Southern Illinoisans have the opportunity to gaze upon the region's natural settings, as well as take advantage of its beauty with just a short drive.
Yet, tourism bureaus have the task of attracting those outside of the area to see what it has to offer.
As the weather begins to warm up, so does the tourism season. And with sites such as Giant City State Park in Makanda to the Garden of the Gods, which covers the counties of Saline, Pope and Hardin, tourism budgets begin expending money to bring in visitors.
“What we really push, and what I think Southern Illinois has is good bed and breakfasts, cabins, nature, hiking and beautiful scenery,” said Michael Jones, director of Murphysboro Tourism Commission. “Southern Illinois is really a series of small sites in a large area.”
The Garden of the Gods, for example, has five and a half miles of interconnecting trails for hikers to explore, according to the U.S. Department of Agriculture website. Camping is affordable as the Pharaoh Campground has 12 campsites with a fire pit, picnic tables, toilets and drinking water for a $10 camping fee. If campers are looking to get away from crowds, the nearest town is about 20 minutes away.
Jones said the tourism commission looks for those who want to come to the region and stay for longer than one day, which is harder to accomplish than just bringing people to Southern Illinois to eat and shop.
“You always advertise to get people to come and stay overnight,” he said. “That is the ultimate goal.”
Most tourism bureaus are funded by hotel/motel taxes in a county or city. Jones said Murphysboro Tourism is funded by hotel taxes in Murphysboro and part of the cabin and bed and breakfast tax in Jackson County. He said the commission gets 2 percent of the cabin tax in the county.
Murphysboro Mayor Will Stephens confirmed that commission gets 100 percent of the hotel tax, but currently that is only coming from one hotel – America’s Best Value Inn. He said the commission received tax from the Apple Tree Inn when it still functioned as a hotel.
Carbondale Tourism also feeds off the hotel tax, but it is not funded exactly the same as others, said Carbondale Tourism Executive Director Cinnamon Wheeles-Smith.
She said in Carbondale the city collects all the hotel tax and then the tourism agency submits a preliminary budget showing what it would like to spend.

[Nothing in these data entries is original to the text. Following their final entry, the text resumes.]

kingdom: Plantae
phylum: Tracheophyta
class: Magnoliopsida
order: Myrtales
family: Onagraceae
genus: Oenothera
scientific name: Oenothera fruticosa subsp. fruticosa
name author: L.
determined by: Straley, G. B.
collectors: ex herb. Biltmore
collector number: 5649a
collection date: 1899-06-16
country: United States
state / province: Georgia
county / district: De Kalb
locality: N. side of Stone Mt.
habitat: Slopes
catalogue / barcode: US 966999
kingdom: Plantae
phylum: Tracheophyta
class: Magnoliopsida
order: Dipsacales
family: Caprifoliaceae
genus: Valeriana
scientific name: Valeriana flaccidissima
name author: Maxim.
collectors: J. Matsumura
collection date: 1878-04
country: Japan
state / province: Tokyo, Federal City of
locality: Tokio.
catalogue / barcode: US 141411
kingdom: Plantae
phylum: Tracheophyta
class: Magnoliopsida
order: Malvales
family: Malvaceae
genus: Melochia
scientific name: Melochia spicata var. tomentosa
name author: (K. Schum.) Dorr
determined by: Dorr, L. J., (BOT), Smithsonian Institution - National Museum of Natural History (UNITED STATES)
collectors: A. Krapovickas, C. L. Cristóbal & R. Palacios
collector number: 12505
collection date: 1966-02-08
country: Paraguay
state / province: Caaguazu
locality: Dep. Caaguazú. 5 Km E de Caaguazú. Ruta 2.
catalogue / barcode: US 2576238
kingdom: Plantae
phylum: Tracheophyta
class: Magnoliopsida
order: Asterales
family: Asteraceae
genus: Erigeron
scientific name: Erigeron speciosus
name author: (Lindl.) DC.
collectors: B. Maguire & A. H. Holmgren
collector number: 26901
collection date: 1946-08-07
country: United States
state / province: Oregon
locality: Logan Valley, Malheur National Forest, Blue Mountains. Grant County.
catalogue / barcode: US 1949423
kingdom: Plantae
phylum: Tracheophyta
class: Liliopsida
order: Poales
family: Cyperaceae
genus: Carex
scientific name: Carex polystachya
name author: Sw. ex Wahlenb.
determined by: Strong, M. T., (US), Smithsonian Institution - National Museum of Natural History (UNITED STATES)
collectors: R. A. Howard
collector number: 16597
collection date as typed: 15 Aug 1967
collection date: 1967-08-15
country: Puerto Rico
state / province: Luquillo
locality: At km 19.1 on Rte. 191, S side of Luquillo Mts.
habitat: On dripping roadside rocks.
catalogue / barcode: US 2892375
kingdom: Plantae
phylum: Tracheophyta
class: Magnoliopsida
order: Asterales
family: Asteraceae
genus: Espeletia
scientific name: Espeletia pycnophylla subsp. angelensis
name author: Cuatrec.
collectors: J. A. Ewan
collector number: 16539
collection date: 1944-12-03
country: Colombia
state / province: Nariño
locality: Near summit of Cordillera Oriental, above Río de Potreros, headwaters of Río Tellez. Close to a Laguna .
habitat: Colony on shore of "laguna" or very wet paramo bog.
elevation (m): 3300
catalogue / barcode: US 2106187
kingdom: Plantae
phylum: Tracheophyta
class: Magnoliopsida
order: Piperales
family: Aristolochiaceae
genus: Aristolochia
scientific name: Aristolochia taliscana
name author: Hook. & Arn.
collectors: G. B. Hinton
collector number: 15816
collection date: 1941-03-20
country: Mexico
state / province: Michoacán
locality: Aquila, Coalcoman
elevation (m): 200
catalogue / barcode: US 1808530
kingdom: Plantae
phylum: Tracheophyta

Once the city finalizes its budget, it gives the agency what it wants for funding.
For FY 2017, Carbondale Tourism received $311,900 from the city, according to the city’s budget, which was adopted Tuesday by the City Council.
Tourism in Carbondale is a bit different, Wheels-Smith said because of its nightlife. She said the agency promotes the hiking trails, lakes and Shawnee Wine Trail, but then promotes the fact that visitors can come back to the city for a meal and a show in the city.
“What is good for Carbondale is good for the region, and what is good for the region is usually good for Carbondale,” she said.
Wheeles-Smith said Carbondale Tourism is gearing up for the Aug. 21, 2017, Total Eclipse. She said the agency is working on a regional level with Southernmost Tourism and Williamson County Tourism Bureau to get the word out for counties affected by the eclipse. She said the group of agencies have submitted a grant application to the USDA to build a website for the region. It would allow businesses and organizations to post activities and assist in marketing for those wanting to travel to the region for the eclipse.
In addition, Wheeles-Smith said Carbondale Tourism is planning to build a website specific to Carbondale to allow for material that may not be able to be posted to Southern Illinois University’s website for the eclipse. She said it would give Carbondale residents the chance to post about renting their apartment to visitors, potential camping spots or alcohol-related events.
She said it has been speculated that hotel rooms price could be doubled, but hoteliers have not confirmed the rumor. She said many places are not even taking reservations until August.
“These are private business and they have a right to post their prices at the time they want or take reservations at the time that they can,” she said.